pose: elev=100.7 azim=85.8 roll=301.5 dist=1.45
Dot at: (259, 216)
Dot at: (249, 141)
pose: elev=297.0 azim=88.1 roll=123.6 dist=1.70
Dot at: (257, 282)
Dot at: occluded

------------------------

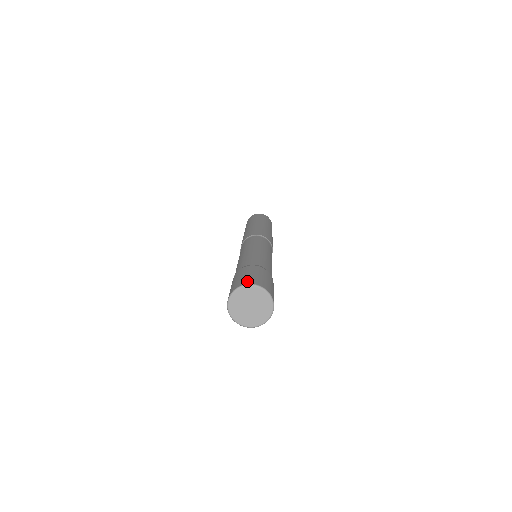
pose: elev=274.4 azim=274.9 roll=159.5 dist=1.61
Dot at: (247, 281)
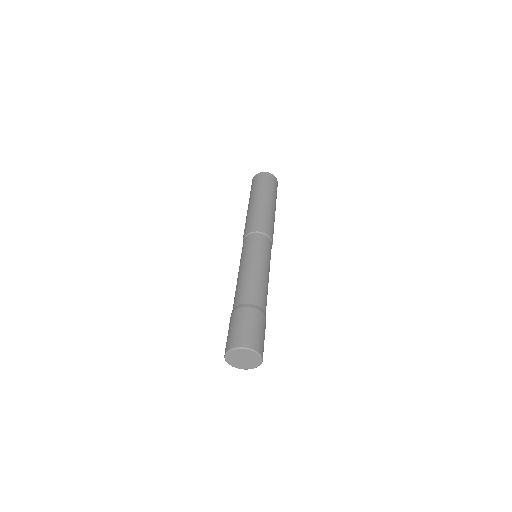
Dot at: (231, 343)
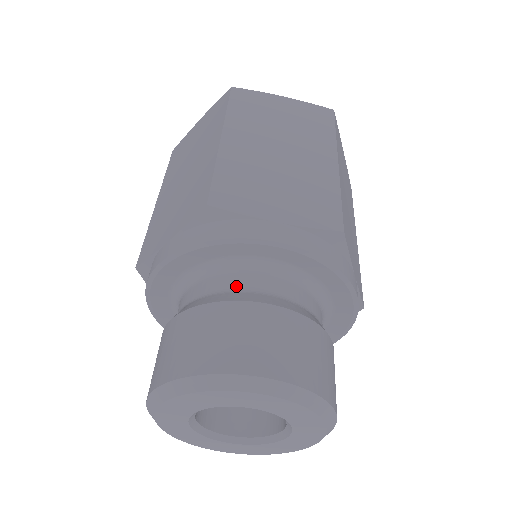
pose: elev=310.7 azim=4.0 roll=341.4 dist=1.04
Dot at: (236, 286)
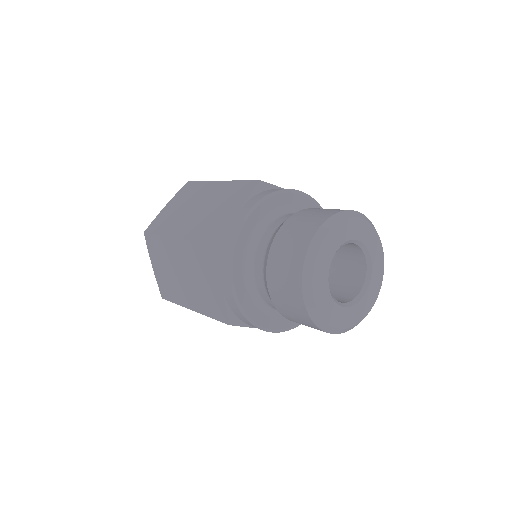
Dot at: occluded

------------------------

Recast the records from the line containing "pose: elev=100.7 azim=85.8" through the line containing "Dot at: (249, 141)" as a Markdown table with the columns Row and Record, numbering each line and omitting blank lines.

> **PROBLEM SOLUTION**
| Row | Record |
|---|---|
| 1 | pose: elev=100.7 azim=85.8 roll=301.5 dist=1.45 |
| 2 | Dot at: (259, 216) |
| 3 | Dot at: (249, 141) |